美鈴の顔を見ると、こっちの顔を見ながらニヤニヤ笑っている。
「どうしたの? そんなにニヤニヤしちゃって。」
「だって、何か嬉しいだもん。 翔平君とこんな場所に来れて、一緒に食事をしてるっていうコトがです。」
過去愛美とは、二人っきりでこんなことをしている時もあったが、そう多くはなかった。
少なくともその時は、完全に男と女という関係を意識はしていなかったが…。
でも、今日は美鈴の一言一言が、その異性の意識をさせるような感じにさせられれて仕方がない。
そのせいか、俺もだんだん照れくさくなってきた。
でも、良く見ればこんな学園のアイドルと一緒に行動が出来て、一緒に食事がとれるのだ。
普通の男なら、これ以上の幸せはないと思えるくらいだ。
俺も俺で普通の男だから、心に花を咲かせたような気分になってしまった。
今、美鈴を意識していないかって言われて、「意識していない。」
とは言い切れない。
初めて会った時から結構俺のタイプだったし、申し分のない相手として理解している。
だから、何か決定的な出来事が起こってしまったら俺は、美鈴に夢中になってしまうような気がしてならない。
でも、俺にはそれを妨げるような暑い壁が覆われているような気がして、その先に進むコトが出来ない状態になっている。 愛美のコトも…。
要するに、素直じゃないって言った方が正しいのかもしれない。
好きなのに好きじゃない。

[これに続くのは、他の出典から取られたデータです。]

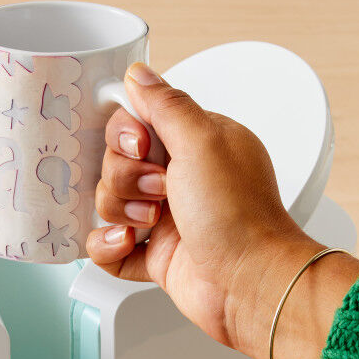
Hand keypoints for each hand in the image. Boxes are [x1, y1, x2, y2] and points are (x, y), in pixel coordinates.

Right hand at [85, 62, 358, 358]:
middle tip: (159, 190)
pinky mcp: (154, 256)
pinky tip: (129, 245)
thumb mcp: (203, 140)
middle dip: (125, 177)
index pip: (136, 123)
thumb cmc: (238, 216)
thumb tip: (140, 74)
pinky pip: (107, 246)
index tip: (141, 147)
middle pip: (115, 163)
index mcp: (196, 143)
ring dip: (122, 211)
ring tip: (153, 222)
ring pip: (108, 203)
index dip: (125, 135)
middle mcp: (180, 178)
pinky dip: (109, 246)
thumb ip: (166, 104)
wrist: (250, 283)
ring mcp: (165, 218)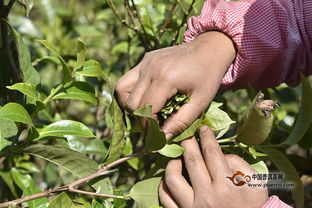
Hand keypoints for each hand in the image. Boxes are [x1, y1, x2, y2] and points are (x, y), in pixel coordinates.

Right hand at [115, 32, 235, 137]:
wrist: (209, 48)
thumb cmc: (208, 76)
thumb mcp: (200, 102)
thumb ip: (180, 122)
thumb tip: (162, 138)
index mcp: (165, 78)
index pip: (146, 110)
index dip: (149, 127)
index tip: (156, 137)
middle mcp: (150, 68)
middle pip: (131, 102)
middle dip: (140, 119)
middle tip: (154, 125)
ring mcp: (145, 62)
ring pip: (121, 89)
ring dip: (130, 105)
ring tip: (146, 112)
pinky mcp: (144, 60)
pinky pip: (128, 79)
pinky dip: (132, 93)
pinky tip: (146, 98)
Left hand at [159, 126, 267, 207]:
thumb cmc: (254, 206)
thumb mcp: (256, 185)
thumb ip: (239, 164)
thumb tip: (220, 153)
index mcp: (227, 186)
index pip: (212, 153)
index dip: (207, 137)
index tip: (203, 129)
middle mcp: (207, 196)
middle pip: (192, 161)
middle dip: (188, 143)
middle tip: (187, 135)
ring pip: (173, 178)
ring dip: (172, 163)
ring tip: (177, 157)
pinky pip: (166, 198)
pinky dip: (164, 185)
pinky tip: (169, 177)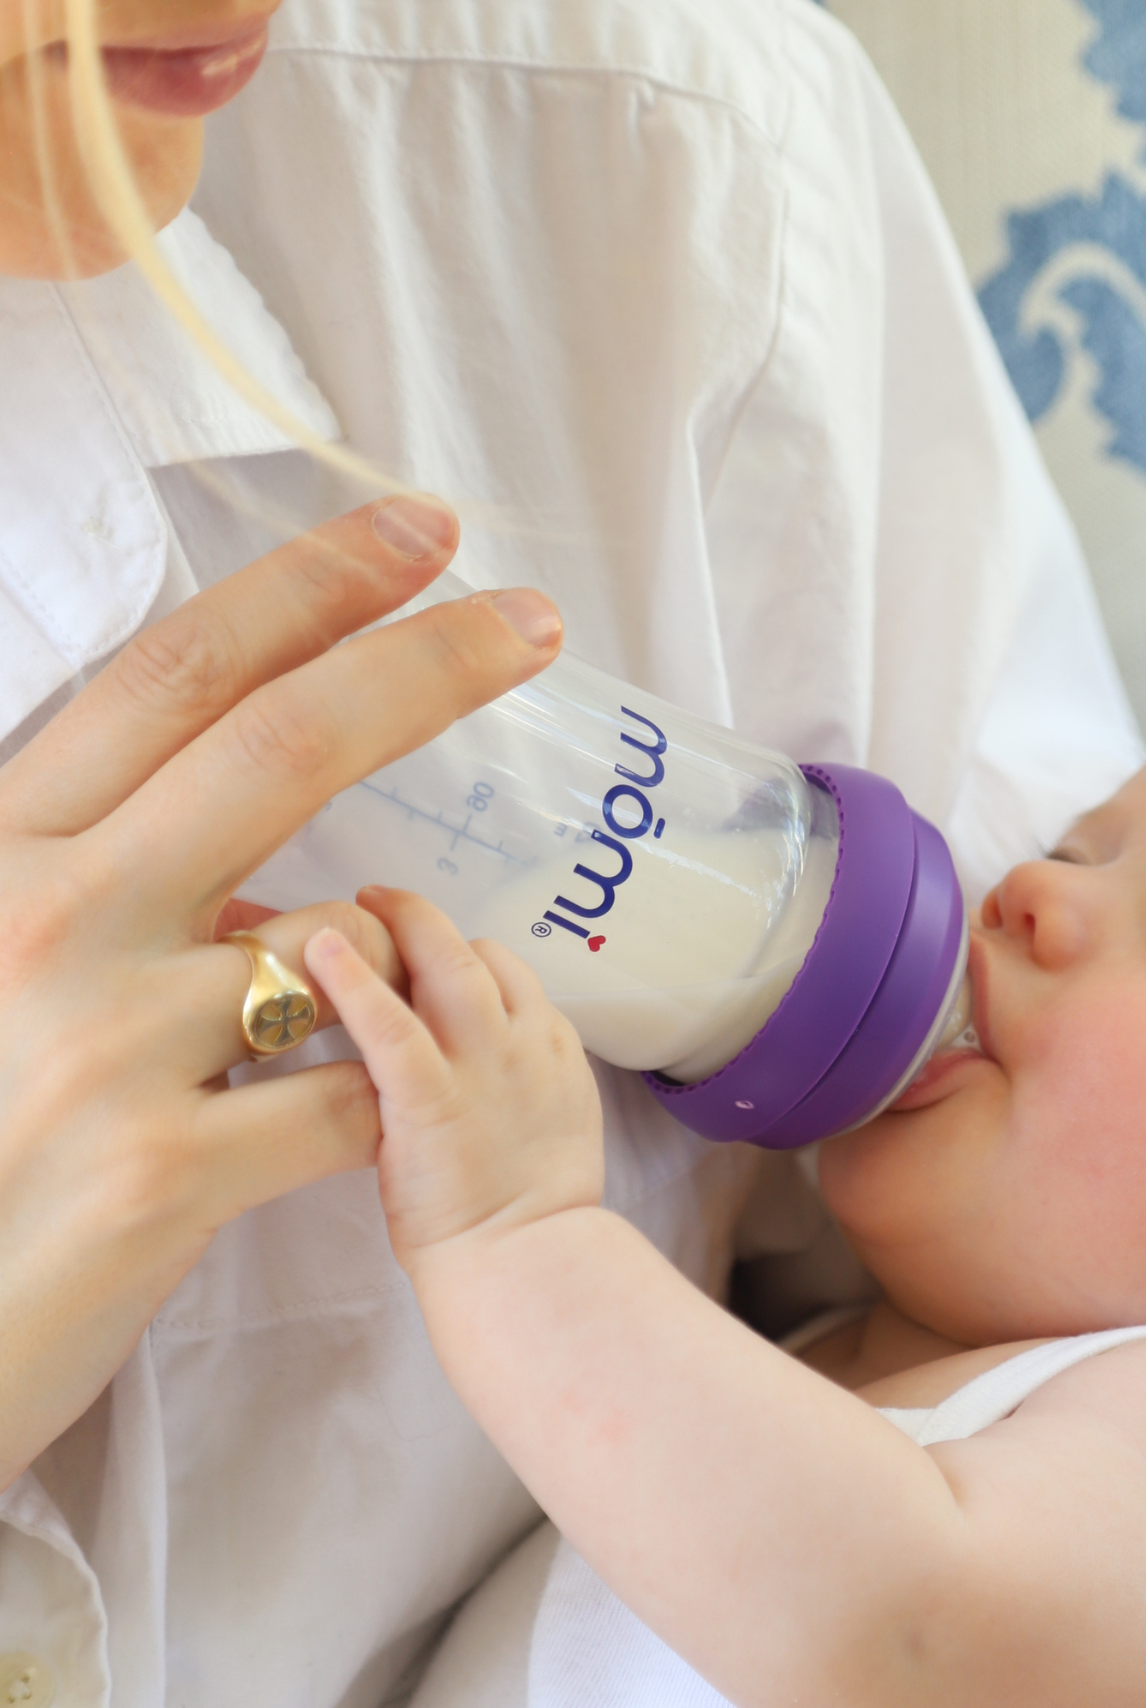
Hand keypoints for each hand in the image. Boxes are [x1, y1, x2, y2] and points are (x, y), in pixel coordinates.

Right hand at [0, 496, 563, 1485]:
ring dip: (384, 967)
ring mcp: (97, 1043)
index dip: (309, 587)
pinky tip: (328, 1134)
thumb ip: (97, 864)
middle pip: (280, 746)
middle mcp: (39, 917)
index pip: (173, 675)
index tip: (420, 532)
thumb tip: (241, 794)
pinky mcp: (155, 1174)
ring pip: (341, 940)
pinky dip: (382, 1100)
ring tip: (336, 1034)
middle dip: (425, 664)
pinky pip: (354, 1093)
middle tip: (534, 620)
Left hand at [306, 889, 603, 1276]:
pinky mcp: (431, 1098)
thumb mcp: (551, 1126)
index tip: (424, 958)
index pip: (507, 970)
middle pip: (473, 952)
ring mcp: (481, 1063)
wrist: (531, 1262)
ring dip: (399, 924)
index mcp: (551, 1046)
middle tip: (384, 898)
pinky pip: (392, 1023)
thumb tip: (476, 1070)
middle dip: (425, 919)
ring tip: (357, 903)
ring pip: (443, 965)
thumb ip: (515, 1082)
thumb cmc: (534, 1218)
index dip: (461, 955)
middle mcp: (521, 1039)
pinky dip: (355, 981)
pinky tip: (321, 951)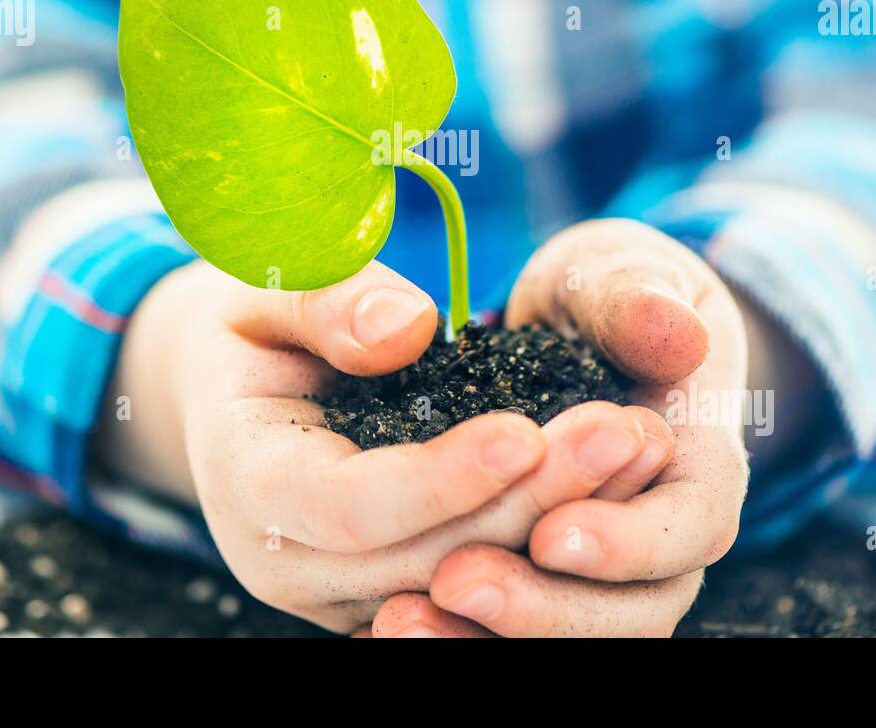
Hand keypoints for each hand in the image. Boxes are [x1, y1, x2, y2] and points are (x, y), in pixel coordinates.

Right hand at [101, 256, 676, 632]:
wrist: (237, 383)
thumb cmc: (257, 323)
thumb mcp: (272, 284)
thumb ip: (329, 300)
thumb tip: (408, 330)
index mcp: (247, 478)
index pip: (348, 506)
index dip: (440, 478)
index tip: (525, 431)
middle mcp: (288, 558)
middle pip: (425, 558)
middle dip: (530, 498)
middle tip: (622, 428)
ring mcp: (339, 590)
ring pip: (463, 585)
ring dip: (557, 522)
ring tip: (638, 448)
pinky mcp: (387, 591)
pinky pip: (476, 585)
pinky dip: (548, 541)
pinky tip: (616, 486)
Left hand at [371, 219, 749, 636]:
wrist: (591, 330)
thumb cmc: (605, 296)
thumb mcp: (616, 275)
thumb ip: (635, 299)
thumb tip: (673, 334)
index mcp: (700, 461)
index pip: (691, 529)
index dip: (627, 543)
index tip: (551, 532)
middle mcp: (664, 537)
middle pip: (632, 613)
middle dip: (541, 606)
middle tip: (454, 581)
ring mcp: (609, 574)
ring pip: (570, 638)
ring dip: (487, 638)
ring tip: (401, 621)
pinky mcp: (543, 583)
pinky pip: (514, 633)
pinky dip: (459, 638)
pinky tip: (390, 629)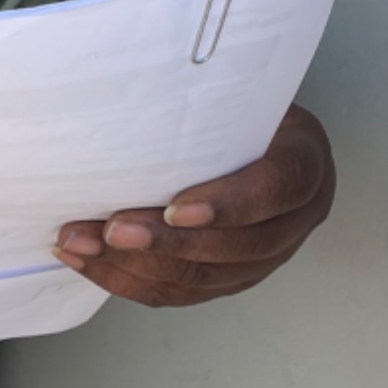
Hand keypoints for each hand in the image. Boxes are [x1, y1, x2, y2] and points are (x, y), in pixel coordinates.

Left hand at [53, 103, 335, 308]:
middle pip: (233, 247)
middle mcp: (294, 221)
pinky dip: (128, 280)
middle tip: (111, 231)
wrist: (250, 136)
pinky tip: (88, 262)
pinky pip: (178, 293)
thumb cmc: (238, 109)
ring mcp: (264, 259)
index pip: (277, 190)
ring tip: (81, 244)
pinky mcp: (228, 281)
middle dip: (164, 244)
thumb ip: (207, 105)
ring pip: (201, 278)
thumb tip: (131, 98)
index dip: (228, 205)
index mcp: (305, 165)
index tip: (174, 208)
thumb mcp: (239, 93)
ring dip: (133, 265)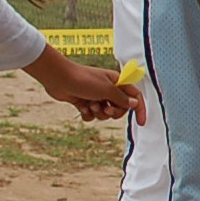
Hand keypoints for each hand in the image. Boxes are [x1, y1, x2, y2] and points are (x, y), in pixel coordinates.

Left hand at [24, 47, 144, 122]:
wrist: (59, 78)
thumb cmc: (83, 80)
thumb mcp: (106, 89)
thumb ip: (122, 98)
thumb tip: (134, 104)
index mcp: (117, 82)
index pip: (134, 96)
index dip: (140, 109)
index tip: (141, 122)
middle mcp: (108, 89)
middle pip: (120, 108)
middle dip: (113, 112)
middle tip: (106, 109)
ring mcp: (96, 96)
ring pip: (105, 114)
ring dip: (98, 113)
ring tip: (90, 105)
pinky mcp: (85, 102)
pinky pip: (92, 115)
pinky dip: (88, 114)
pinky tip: (82, 107)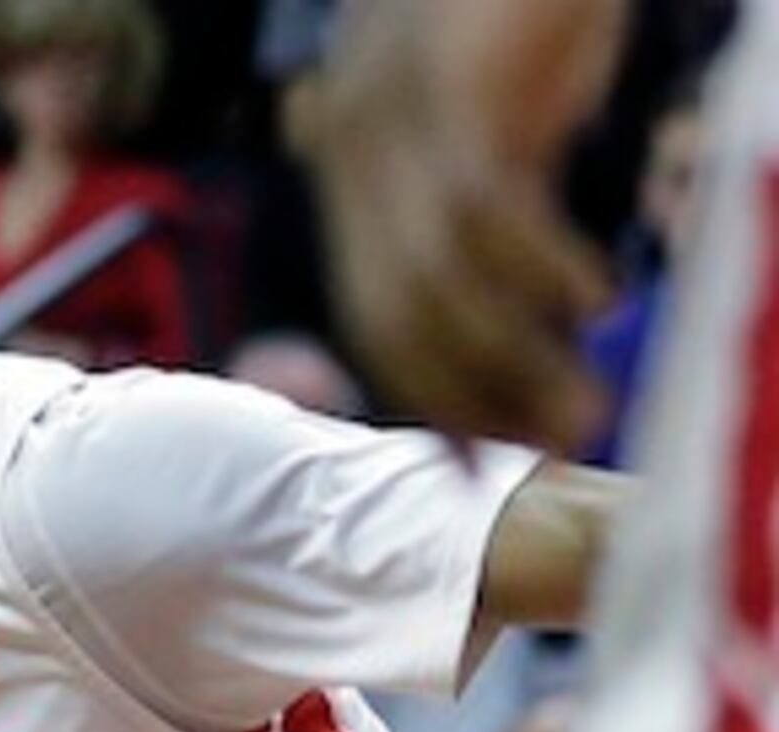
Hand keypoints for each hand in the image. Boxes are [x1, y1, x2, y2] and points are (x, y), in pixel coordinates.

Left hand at [302, 0, 616, 449]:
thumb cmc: (520, 7)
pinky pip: (483, 212)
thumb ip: (495, 190)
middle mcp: (355, 155)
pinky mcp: (449, 96)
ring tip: (581, 410)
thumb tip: (530, 298)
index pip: (374, 310)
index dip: (422, 394)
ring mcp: (393, 126)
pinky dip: (539, 268)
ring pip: (435, 281)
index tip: (464, 468)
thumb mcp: (499, 112)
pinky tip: (594, 298)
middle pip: (392, 314)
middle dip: (466, 398)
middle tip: (541, 452)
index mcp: (356, 167)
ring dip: (510, 357)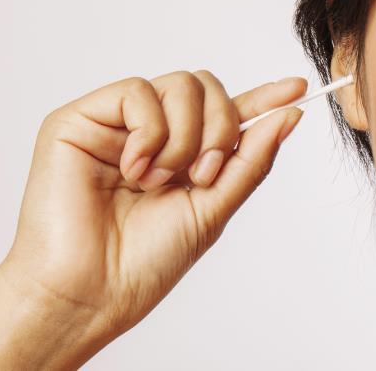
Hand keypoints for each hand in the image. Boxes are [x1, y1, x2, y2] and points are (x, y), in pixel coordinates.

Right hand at [0, 70, 305, 358]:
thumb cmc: (142, 262)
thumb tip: (289, 114)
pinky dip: (149, 132)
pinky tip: (133, 168)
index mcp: (175, 157)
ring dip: (183, 137)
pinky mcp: (78, 119)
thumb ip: (248, 160)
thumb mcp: (212, 210)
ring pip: (176, 85)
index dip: (258, 100)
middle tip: (203, 176)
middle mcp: (144, 135)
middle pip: (202, 89)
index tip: (296, 89)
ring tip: (155, 181)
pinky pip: (135, 92)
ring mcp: (112, 125)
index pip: (220, 115)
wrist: (88, 290)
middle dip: (219, 129)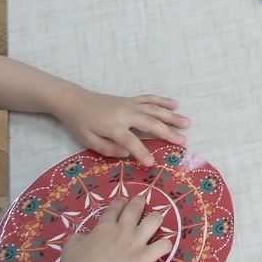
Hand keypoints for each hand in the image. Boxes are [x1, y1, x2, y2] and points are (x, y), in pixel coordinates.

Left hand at [54, 88, 186, 165]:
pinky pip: (149, 99)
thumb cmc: (80, 123)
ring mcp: (130, 104)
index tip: (152, 163)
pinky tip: (175, 104)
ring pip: (154, 109)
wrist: (75, 100)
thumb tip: (126, 153)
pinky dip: (162, 101)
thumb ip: (107, 148)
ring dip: (171, 116)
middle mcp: (125, 113)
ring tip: (186, 123)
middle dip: (167, 132)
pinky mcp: (130, 100)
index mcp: (113, 126)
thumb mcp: (88, 140)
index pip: (131, 141)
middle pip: (150, 123)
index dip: (141, 152)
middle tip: (183, 141)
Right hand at [59, 195, 171, 261]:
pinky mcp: (145, 257)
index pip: (116, 207)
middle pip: (136, 208)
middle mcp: (122, 230)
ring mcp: (136, 242)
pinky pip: (163, 245)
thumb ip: (78, 237)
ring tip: (157, 218)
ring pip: (154, 220)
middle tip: (142, 201)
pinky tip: (164, 246)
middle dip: (140, 201)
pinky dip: (166, 244)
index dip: (121, 202)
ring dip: (157, 217)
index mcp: (104, 227)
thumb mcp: (70, 247)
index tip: (124, 201)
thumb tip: (83, 236)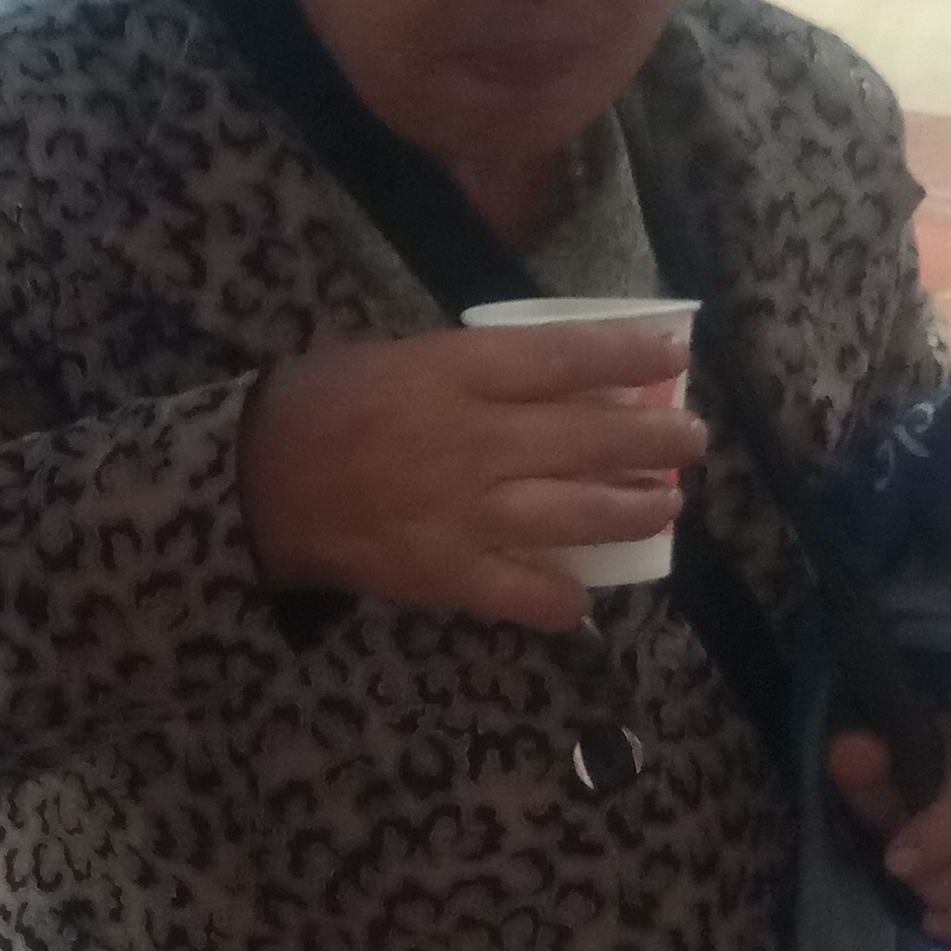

そ〜いう変な循環が俺の心を惑わしてしょうがない。
この壁を取り除くには何が必要なんだろう。
もし、取り除いたとき俺はどうなってるんだろう…。 そんなコトを思っていると、
「お待たせしました〜、明太子とミートです。」
と、今までの思考をかき消す様な店員の声が聞こえてきた。
「ううん〜。 これ美味しい〜♪」
美鈴は頬を撫でながら味を確認している。
「うん。美味しい〜。」
俺もちゃっかりと美鈴とリアクションをとってしまった。
「あら、翔平君ほっぺにミート付いてるよ?」
「え、どこどこ?」
「じゃあ、顔ちょっとこっちに寄せて。」
「こ、こう…?」
ペロ――――。
「え…?」
「てへへ☆。 翔平君のほっぺた柔らかいね。 それにそのミートも美味しいね♪」
美鈴の舌が俺の頬へと挨拶をしてきたのだ。
俺は動揺を隠し切れなかった。
ここまでやってくるなんてって…。
そんな俺の表情が面白いせいか、美鈴はニコニコこっちを見ながら笑っている。
頬を撫でてみると、確かに美鈴の感触を感じる。
何と凄まじい開放感。 何かに縛り付けられていたモノが解かれるような・・・そんな感じを覚えた。
「あ、私も明太子付いちゃった。」
何かを訴えるような眼差しが、俺の心を惑わしてくる。
俺も俺で心臓の鼓動が早まりつつなってきた。
でもまあ、さっきの『お礼』というコトなら別に抵抗感は、そう少ないモノに変わっていくだろう・・・。
そこでとうとう俺は決心した。
「顔、ちょっとこっちに寄せて。」
美鈴は待ってましたと言わんばかりの笑みで頬をこっちに近づけてくる。
ペロ――――。
「えへへ☆ アリガト♪」
やる側もやる側でむっちゃくちゃ恥ずかしくてたまらなかった。
でも、あんな目で見られちゃあ、さすがに素通りなんて出来ない。
しかも、やってもらってお返し無しのも感じを悪くしちゃうかなとも思った。
俺達は、そんなこんなとあま〜い昼食の日々を過ごした―――――。
今までなかなか書けなくてすいませんでした。 これからは、暇を殆ど費やすくらいの気もとで頑張っていきたいと思います。